Some point to the 92K in job losses in Feb 2026 as signs of AI's impact on jobs. October 2025 was even works. We are certainly starting to see more losses in general but hard to know if this is from continued normalization from ZIRP and how many of these were specifically AI-induced.

Lagging Indicators - Unemployment Rate + Unemployed

TLDR: Outside of the Great Depression (which brought 15 years of sustained unemployment between 10% to 25%), the U.S. economy has consistently "healed" back down towards 5% or below.

Even after almost 3 years since ChatGPT's launch, February 2026's 4.4% unemployment rate is still well below the 6.6% average over the last century.
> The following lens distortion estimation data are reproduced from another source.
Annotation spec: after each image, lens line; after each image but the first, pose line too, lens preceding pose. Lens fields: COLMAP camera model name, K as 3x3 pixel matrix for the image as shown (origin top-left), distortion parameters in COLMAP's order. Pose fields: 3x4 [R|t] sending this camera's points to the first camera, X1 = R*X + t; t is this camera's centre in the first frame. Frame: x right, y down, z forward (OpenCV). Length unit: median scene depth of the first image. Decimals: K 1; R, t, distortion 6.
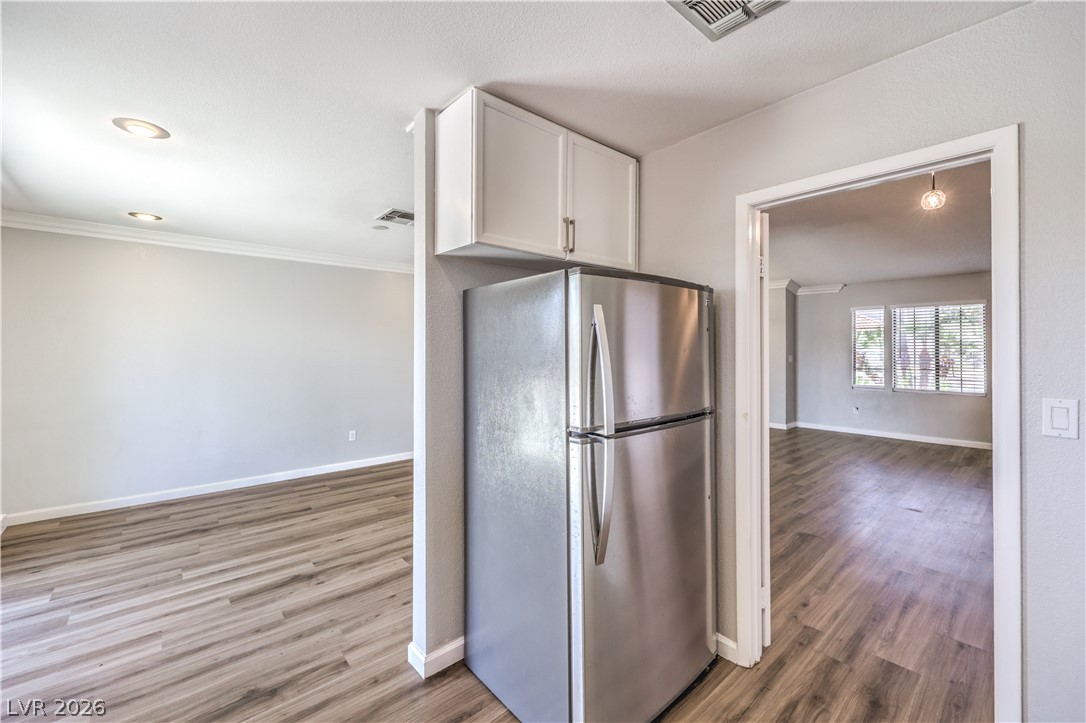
lens RADIAL K [[437.8, 0, 540.8], [0, 437.8, 355.8], [0, 0, 1]] dist [0.000702, 0.000207]
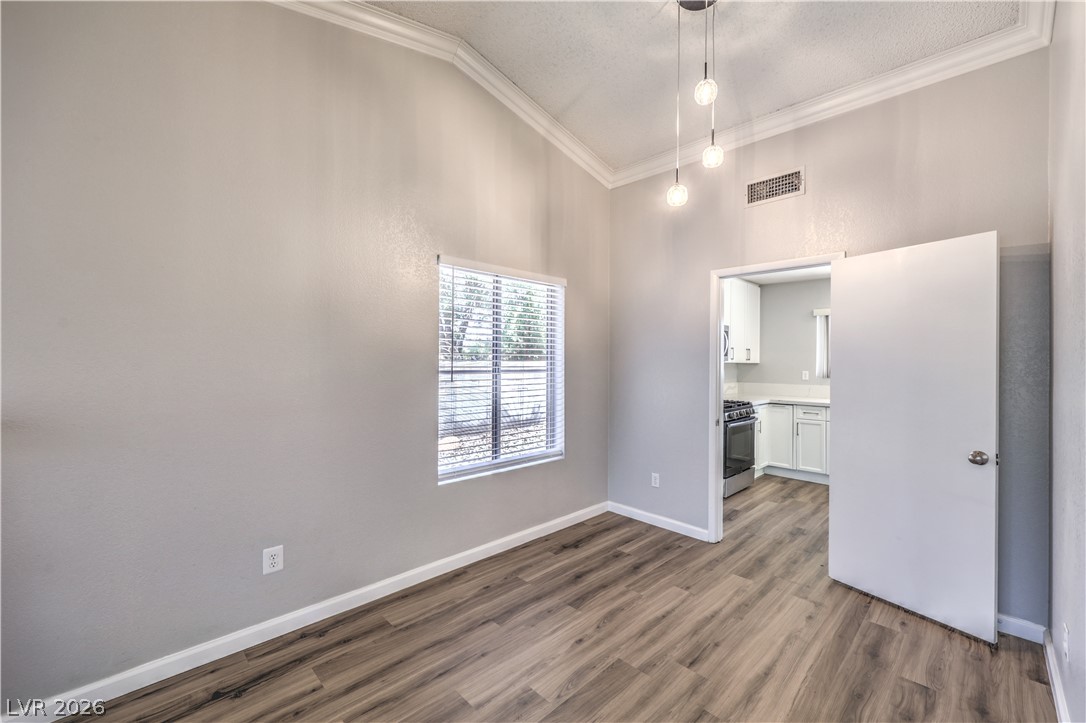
lens RADIAL K [[437.8, 0, 533.0], [0, 437.8, 361.3], [0, 0, 1]] dist [0.000702, 0.000207]
pose [[-0.998586, -0.009099, -0.052374, 0.876717], [-0.009969, 0.999816, 0.016370, -0.013419], [0.052216, 0.016869, -0.998493, 1.328229]]
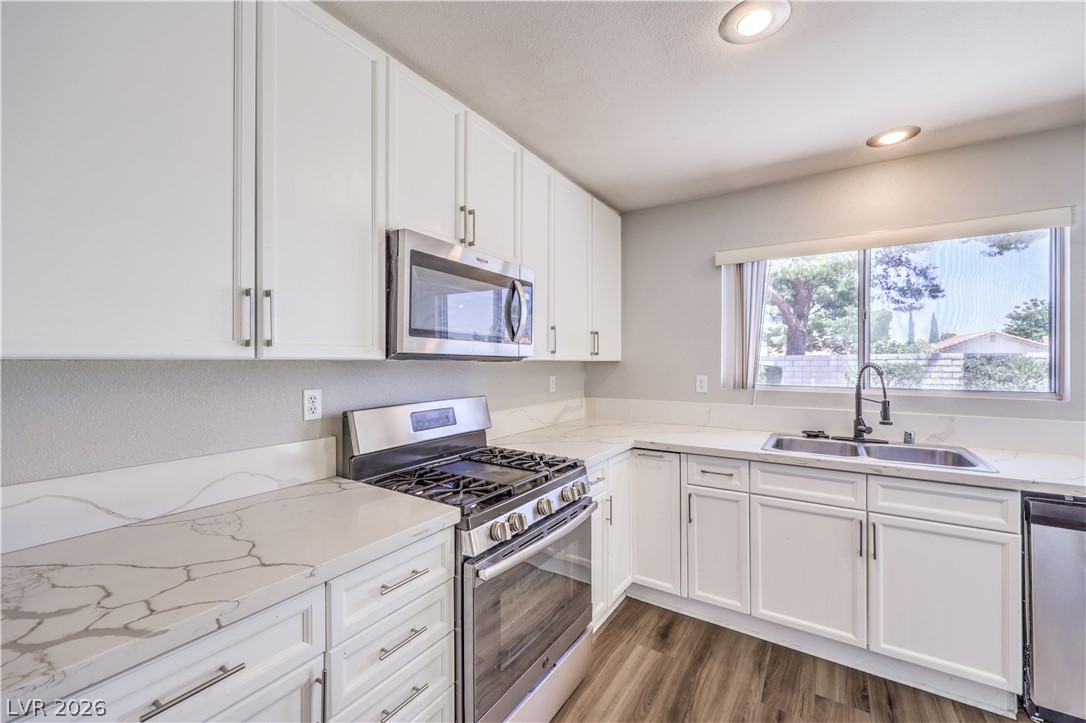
lens RADIAL K [[437.8, 0, 529.7], [0, 437.8, 359.4], [0, 0, 1]] dist [0.000702, 0.000207]
pose [[-0.968963, 0.003374, -0.247182, 0.313176], [0.000606, 0.999936, 0.011273, 0.000181], [0.247204, 0.010773, -0.968903, 0.496903]]
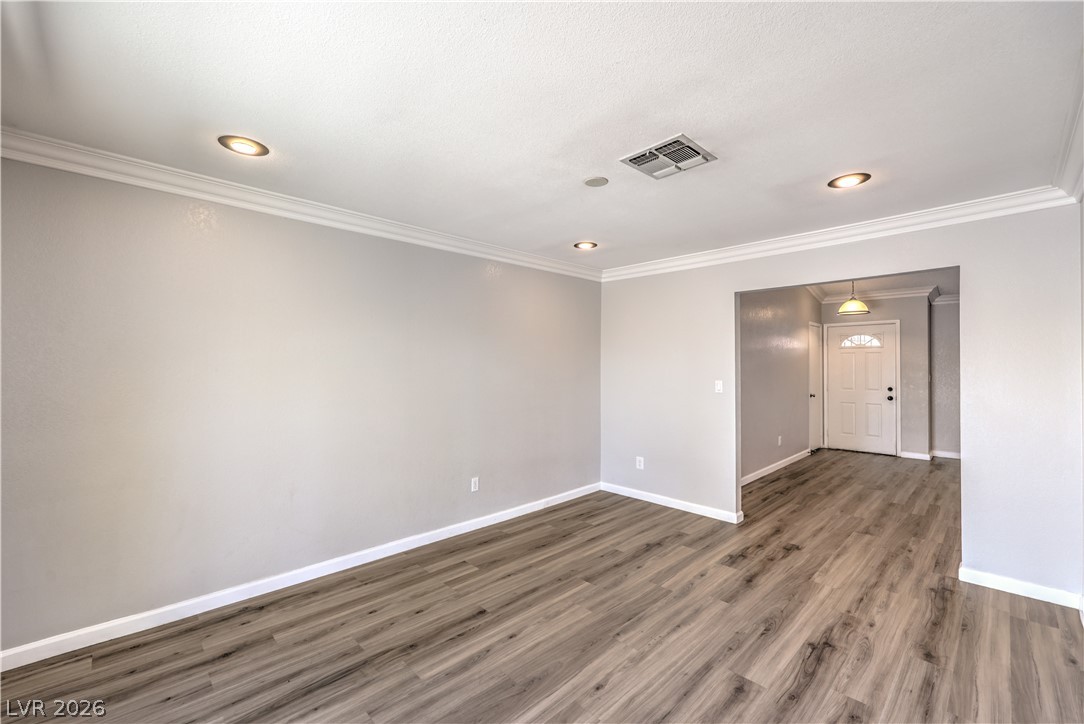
lens RADIAL K [[437.0, 0, 543.5], [0, 437.0, 373.7], [0, 0, 1]] dist [0.000702, 0.000207]
pose [[0.998720, -0.002188, 0.050537, -0.518569], [0.002216, 0.999997, -0.000487, -0.005512], [-0.050536, 0.000598, 0.998722, 0.378867]]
Yes, while the trend line is important, it's helpful to step back and contextualize that we are still in relative good standing today.

In isolating from pandemic times to now, the trend line of unemployment is certainly concerning.

However, if you take a step back and look at the past century, this pattern plays out over and over again.

The key question is be whether this AI-era results in Covid, GFC, or even Great Depression-level unemployment in terms of % level and also in duration. Today, it is difficult to know but in absolute terms, we're still at healthy levels of unemployment, and therefore employment.

If you look at unemployment rate by industry, you aren't necessarily seeing the white-collar industries getting contributing a greater amount of unemployment than blue-collar industries yet.